On Monday, the Lords will vote on the legislation "underpinning" the Royal Charter on press-self regulation. They will determine who is to be a 'relevant publisher'. At present this risks catching broadly any site that has more than one author, carries news or information about current affairs, or gossip about celebrities, and has some kind of editorial control.

We are urgently trying to garner support for an amendment to exclude small organisations from the provisions of what is already becoming an unwieldy and unpredictable piece of legislative horse trading. We have until 3pm today for it to be tabled in the Lords.

As the tin pot dictators of the world eagerly await the opportunity to introduce their own 'statutory underpinning' to shackle the media holding them to account, we can but only hope that the Lords will take the opportunity to ensure that small organisations, local micro-newspapers and embryonic blogger sites are not cast into the same chaos as the large newspapers will imminently face.

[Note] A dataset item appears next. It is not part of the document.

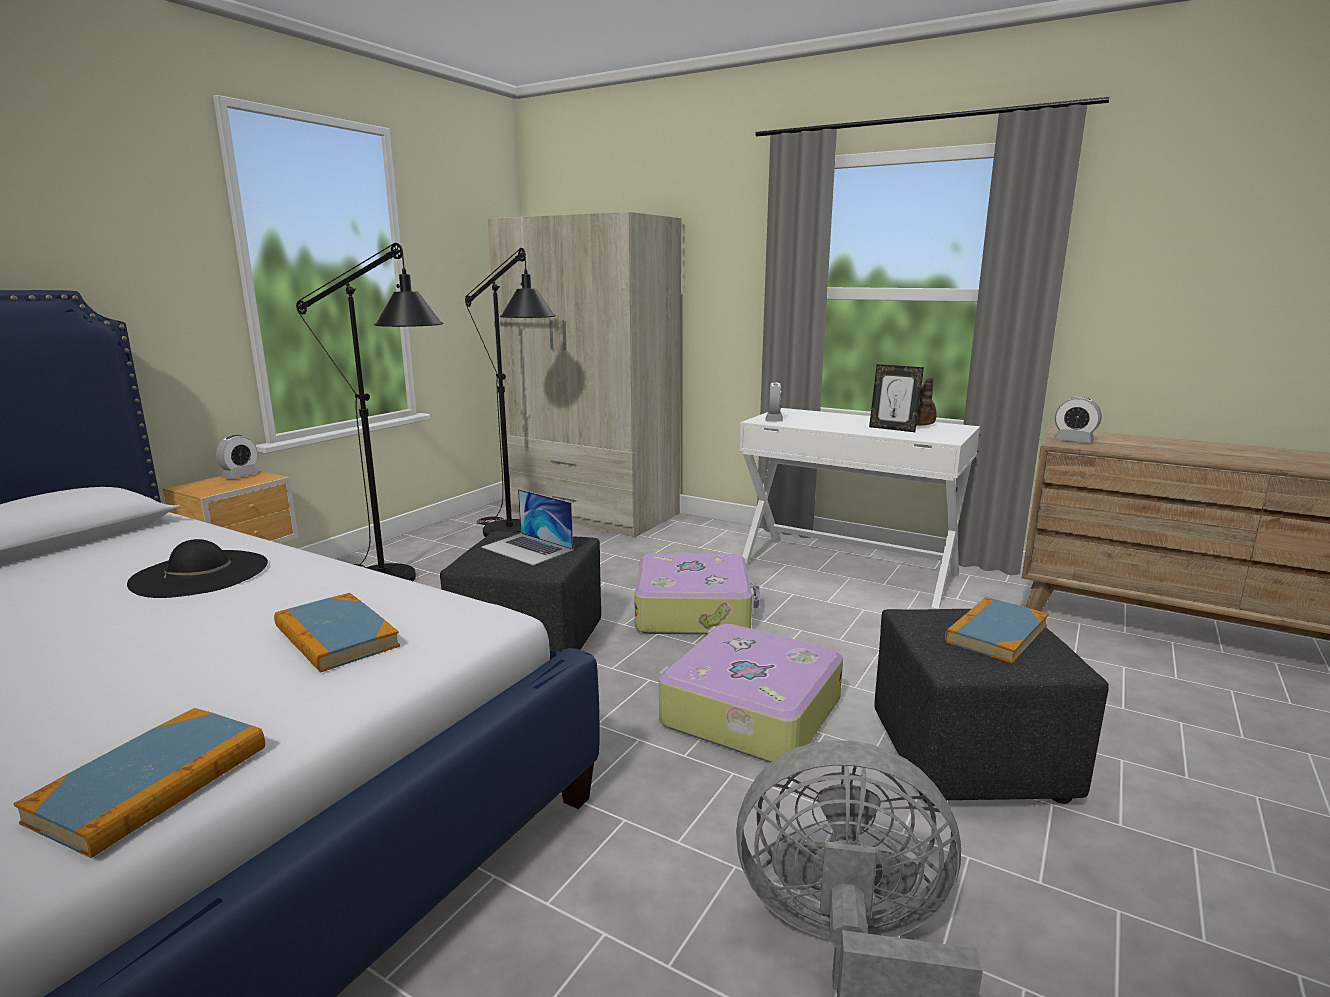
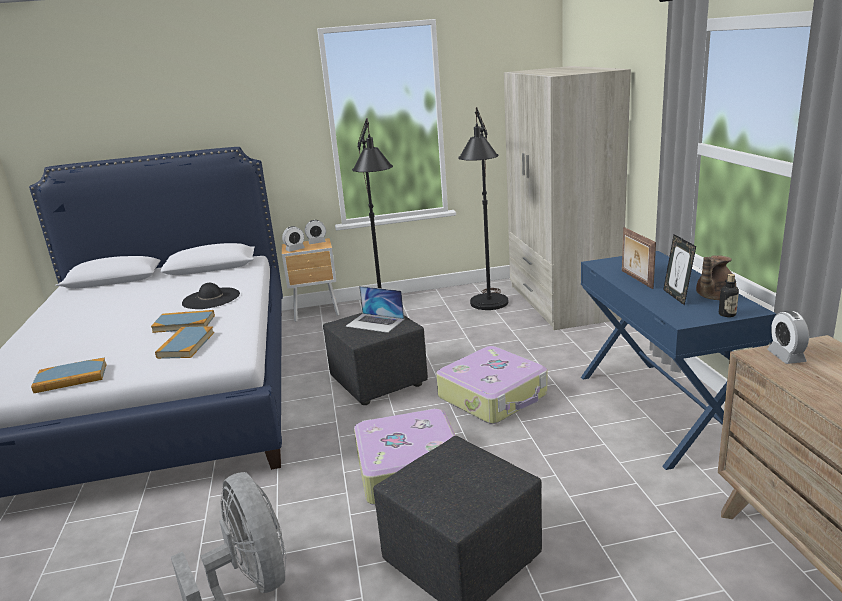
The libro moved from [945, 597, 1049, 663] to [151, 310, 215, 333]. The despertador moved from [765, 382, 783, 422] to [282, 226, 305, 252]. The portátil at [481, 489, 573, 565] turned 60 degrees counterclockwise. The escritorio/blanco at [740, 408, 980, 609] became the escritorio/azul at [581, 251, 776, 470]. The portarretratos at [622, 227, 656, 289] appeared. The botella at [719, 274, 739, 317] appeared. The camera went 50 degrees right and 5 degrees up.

Those of us who cannot afford lawyers may decide we cannot afford to take our chances.

Particularly when the issue of exemplary damages, levied solely because someone did not join a regulator, is taking into account it is impossible to deny a chilling effect. Like many others, I believe this is a step too far.

The fear of ending up on the wrong side of an exemplary award for a small website, especially one focusing on a controversial issue or local authority, may well prove to be too great and they will simply not take the risk. The only people who benefit are those seeking to avoid scrutiny. Our democracy will be poorer.

This is not an ideal situation – as with most things formulated in meetings at 2am – and it would make much more sense for this to be handled rationally and thought through properly.

Our amendment introduces an exemption for organisations which are deemed to be small by the test under the Companies Act. This amendment protects a few, but the principle has already gone.

For centuries we have underpinned our democracy with a free press, now the free press will be pinned down by parliament. We can only hope that the newspaper industry, as the Spectator, New Statesman and Private Eye have already said, collectively walks away from this debacle and we can revisit it in the hope that calmer heads prevail.